Now it’s just my mom and me, and last year, my mom moved to South Carolina. I sent her a couple of books and bought myself copies so we could read together. I tried to pick a mystery, but I missed the mark of it being cozy. The other was a fluffy Christmas Hallmarky type of book. I wasn’t a fan, but I also don’t watch the Hallmark Channel. I can’t tell you why or how I picked it. This year, however, we worked out the kinks, so we were both more satisfied. I sent her only one and stuck with my style. Mr. Dickens and His Carol, and she sent me her choice, which was The Candy Cane Caper, a cozy culinary mystery. Much more her.
I’ve wanted to read Mr. Dickens and His Carol and The Man Who Invented Christmas for a while.

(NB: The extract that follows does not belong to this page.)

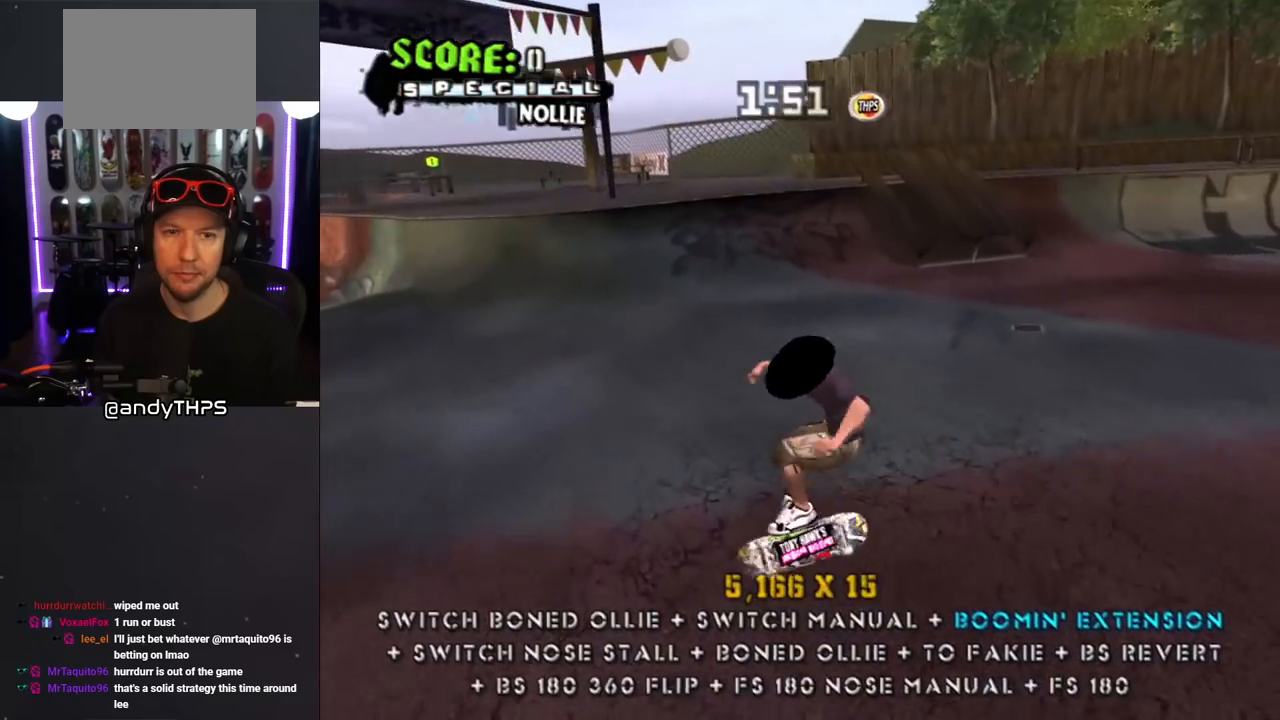
{"buttons": ["CROSS", "DPAD_RIGHT"], "left_stick": "center", "right_stick": "center", "events": [[50, "DPAD_UP", "down"], [117, "DPAD_UP", "up"], [167, "DPAD_DOWN", "down"], [217, "DPAD_RIGHT", "down"], [317, "DPAD_DOWN", "up"]]}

Seemed like a good year for it. If you saw my blog a few weeks ago titled Ghost Stories for Christmas? you know I love A Christmas Carol. I’m fascinated with the impact of the book had not only on his own life but in how we think about Christmas, which is impressive and shows the power of a good story.

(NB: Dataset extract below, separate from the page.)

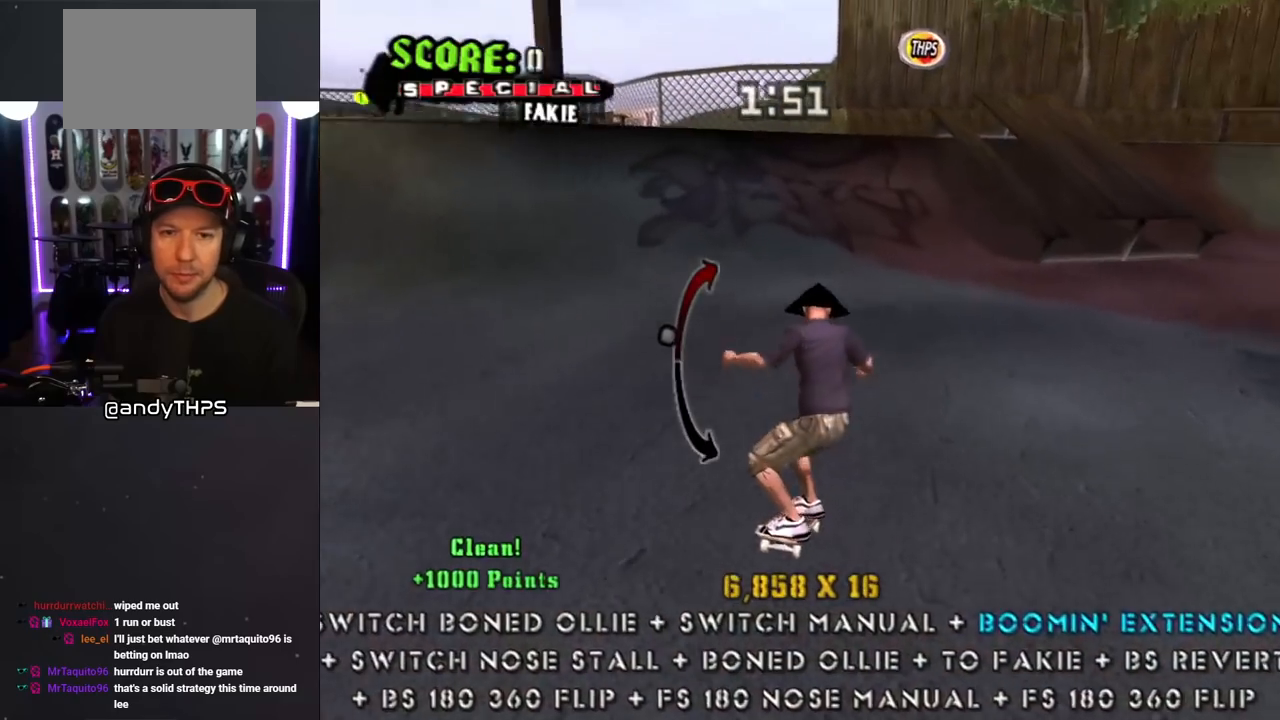
{"buttons": ["CROSS"], "left_stick": "center", "right_stick": "center", "events": [[100, "DPAD_RIGHT", "up"], [133, "DPAD_UP", "down"], [150, "DPAD_LEFT", "down"], [317, "DPAD_UP", "up"], [500, "DPAD_LEFT", "up"]]}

I’m enjoying them and will rewatch the movie The Man Who Invented Christmas soon, but it also leaves me a little sad. My grandmother loved Christmas and I miss including her in the book swap. Continuing the tradition with my mom is lovely, but again, I miss seeing her for the holiday too. I know it’s only one day of the year, but it’s a favorite of mine. I also know change is a part of life, but that doesn’t stop a twinge of sadness and longing for who’s missing. The small traditions that created over time do help keep someone alive in our hearts, but sometimes you prefer they were sitting right next to you.
All the best to you and yours this holiday season. Remember, whatever traditions that may seem silly now, later, can become one of your most treasured. Enjoy your loved ones and the celebrations, no matter what they are.